In order to reduce age-related barriers to access to HTC, WHO guidance encourages countries to examine and potentially revise their current age of consent policies. During this process, they should take into account how best to address age and access issues within their own legal and social context, and consider lowering the age of consent for HTC, if necessary.
Mature minors. Many countries include concessions in their policies allowing adolescents in specific groups or situations to be considered 'mature minors'. This may include those who are living independently, are pregnant, or have no contact with parents/guardians. Additionally, exceptions are made for those who have a clinical condition that suggests infection with HIV, or whose knowledge of their HIV status is in the best interests of the adolescent. Adopting such flexibilities may offer faster approaches to achieving greater access to HIV testing than considering a review of the legal age of consent.
Health providers have a responsibility to assess the maturity and ability of individual adolescents and to decide if each person has the capacity to recognize and understand the benefits and consequences of an HIV test. In assessing such competence, it is essential for health care providers to ensure the adolescent has been given the appropriate information and that any consent for testing is adequately informed.

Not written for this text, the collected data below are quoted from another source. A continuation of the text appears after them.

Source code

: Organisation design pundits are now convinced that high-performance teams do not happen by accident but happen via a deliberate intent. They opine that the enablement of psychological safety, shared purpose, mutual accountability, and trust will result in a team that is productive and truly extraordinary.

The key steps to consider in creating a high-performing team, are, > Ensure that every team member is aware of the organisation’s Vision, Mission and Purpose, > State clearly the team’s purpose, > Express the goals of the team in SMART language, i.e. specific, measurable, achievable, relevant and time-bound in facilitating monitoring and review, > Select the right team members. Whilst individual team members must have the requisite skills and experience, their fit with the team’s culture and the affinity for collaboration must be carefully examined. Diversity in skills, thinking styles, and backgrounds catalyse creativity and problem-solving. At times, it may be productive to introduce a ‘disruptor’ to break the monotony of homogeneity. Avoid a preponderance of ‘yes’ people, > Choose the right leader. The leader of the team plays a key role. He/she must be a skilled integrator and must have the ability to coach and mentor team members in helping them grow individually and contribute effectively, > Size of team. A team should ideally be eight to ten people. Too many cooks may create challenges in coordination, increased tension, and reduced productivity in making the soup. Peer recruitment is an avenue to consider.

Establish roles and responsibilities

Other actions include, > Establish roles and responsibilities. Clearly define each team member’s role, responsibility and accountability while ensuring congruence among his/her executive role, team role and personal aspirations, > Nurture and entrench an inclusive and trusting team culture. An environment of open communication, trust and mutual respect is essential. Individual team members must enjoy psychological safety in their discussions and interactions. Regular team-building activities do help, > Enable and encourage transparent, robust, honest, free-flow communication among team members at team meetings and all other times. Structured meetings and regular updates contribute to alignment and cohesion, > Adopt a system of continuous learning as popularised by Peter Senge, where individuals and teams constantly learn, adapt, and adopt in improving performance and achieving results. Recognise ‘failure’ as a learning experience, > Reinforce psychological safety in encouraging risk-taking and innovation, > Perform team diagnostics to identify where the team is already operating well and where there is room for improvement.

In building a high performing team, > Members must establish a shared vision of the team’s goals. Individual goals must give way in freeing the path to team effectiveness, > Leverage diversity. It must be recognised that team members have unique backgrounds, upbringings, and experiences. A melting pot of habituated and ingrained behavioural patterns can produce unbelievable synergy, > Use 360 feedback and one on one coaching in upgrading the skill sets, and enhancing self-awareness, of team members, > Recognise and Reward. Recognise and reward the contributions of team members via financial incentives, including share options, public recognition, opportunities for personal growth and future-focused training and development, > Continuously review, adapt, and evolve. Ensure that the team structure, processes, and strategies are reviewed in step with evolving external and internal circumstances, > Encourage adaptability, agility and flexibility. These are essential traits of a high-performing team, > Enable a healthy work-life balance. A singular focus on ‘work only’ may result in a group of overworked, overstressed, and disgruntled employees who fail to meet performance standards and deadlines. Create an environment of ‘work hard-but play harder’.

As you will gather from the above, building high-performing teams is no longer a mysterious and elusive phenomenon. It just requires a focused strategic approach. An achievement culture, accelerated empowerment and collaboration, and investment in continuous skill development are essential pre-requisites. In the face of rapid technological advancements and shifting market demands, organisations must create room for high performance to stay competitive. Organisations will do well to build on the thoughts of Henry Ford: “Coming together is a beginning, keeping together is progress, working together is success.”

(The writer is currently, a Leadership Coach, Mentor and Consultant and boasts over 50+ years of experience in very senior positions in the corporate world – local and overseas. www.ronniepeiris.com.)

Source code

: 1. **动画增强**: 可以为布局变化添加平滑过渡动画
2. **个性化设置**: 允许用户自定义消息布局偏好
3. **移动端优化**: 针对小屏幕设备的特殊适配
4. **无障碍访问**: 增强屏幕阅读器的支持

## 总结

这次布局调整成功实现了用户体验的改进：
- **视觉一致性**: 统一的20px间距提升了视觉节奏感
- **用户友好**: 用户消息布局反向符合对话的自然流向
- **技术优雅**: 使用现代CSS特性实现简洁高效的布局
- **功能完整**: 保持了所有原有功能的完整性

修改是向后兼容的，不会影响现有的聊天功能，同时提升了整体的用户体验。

Providing standardized means of assessing such competences and the training of health care providers to develop competency assessment skills are required.
Parental/guardian consent. For adolescents who would like to be tested, but who are below the age of consent or not considered to be exceptions, the consent of a parent or guardian (or supportive adult) is required. Nevertheless, the principle of voluntary testing persists, and the assent of the adolescent is equally crucial as the consent of the parent/guardian. Health care providers should offer adolescents an opportunity to discuss their own assent to HIV testing and counselling in private, without the presence or knowledge of his or her parents or legal guardians. If an adolescent is uncertain of whether he/she would like to be tested, the decision should not be rushed or forced. The adolescent may need time to decide and should be offered follow-up sessions to discuss their concerns and supported during the decision-making process.
Key populations. Adolescents from key populations often face additional legal and policy barriers. Many not only face stigma related to their behaviours but also possible prosecution if these activities are illegal. Fear of disclosing such behaviours can significantly discourage adolescents to access HIV testing and counselling services, as well as treatment, care and other forms of support.
Counselling. Pre- and post-test counselling sessions with adolescents should incorporate clear, explicit language, with information adapted to adolescents' literacy levels and developmental stages. This should be provided in a non-judgmental and inclusive way by respectful, accepting and understanding health care providers. All HIV testing and counselling should be voluntary without any feeling of coercion.
Specific attention should be devoted to ensuring that adolescents' privacy and confidentially are protected. These two factors help to build the essential relationship and trust. The limits of confidentiality (e.g. the advantages of sharing HIV test results with other members of the adolescent HIV care team) need to be made clear, and permission should be asked from the adolescent before disclosing information to any other people. Simple measures such as closing the consultation room door or finding a private place can further reassure the adolescent in this regard.
Involving parents/guardians. Involvement of supportive parents or guardians can be beneficial, especially for those adolescents requiring HIV treatment and care. However, it is important to assess potential negative consequences of unsupportive parents/guardians for the adolescent. Health providers should be aware of signs of possible abuse, ensure protection where possible, and have established referral mechanisms. Additional support from health care providers may be required for parents/guardians who may experience initial negative reactions to their son/daughter undergoing an HIV test or engaging in services. Taking time to speak with parents/guardians can assist in gaining their consent, if required, and enabling the adolescent to access services.
If parents/guardians accompany an adolescent to test for HIV, information on the benefits of testing and explanations regarding confidentiality should be provided to both. However, adolescents may feel uncomfortable to ask or answer questions or disclose important HIV risk information in the presence of parents/guardians. Such questions can be asked in private by asking parents/guardians to leave the room. Parents/guardians can be invited back at the end of the consultation if the adolescent feels comfortable. It is helpful to explain the benefits of seeing the adolescent alone and that it is the preferred procedure.